## Your instructions
Reproduce the part of the rows that runs from their start through the line containing "Paste de dinți fără fluor", including both ends, word for word. Leave the pictures out of your answer.

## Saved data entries
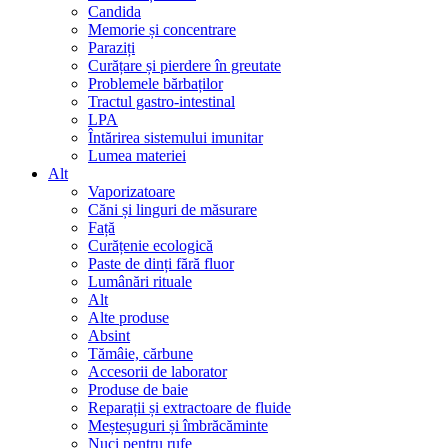
Candida
Memorie și concentrare
Paraziți
Curățare și pierdere în greutate
Problemele bărbaților
Tractul gastro-intestinal
LPA
Întărirea sistemului imunitar
Lumea materiei
Alt
Vaporizatoare
Căni și linguri de măsurare
Față
Curățenie ecologică
Paste de dinți fără fluor
Lumânări rituale
Alt
Alte produse
Absint
Tămâie, cărbune
Accesorii de laborator
Produse de baie
Reparații și extractoare de fluide
Meșteșuguri și îmbrăcăminte
Nuci pentru rufe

## Output of the exercise
Candida
Memorie și concentrare
Paraziți
Curățare și pierdere în greutate
Problemele bărbaților
Tractul gastro-intestinal
LPA
Întărirea sistemului imunitar
Lumea materiei
Alt
Vaporizatoare
Căni și linguri de măsurare
Față
Curățenie ecologică
Paste de dinți fără fluor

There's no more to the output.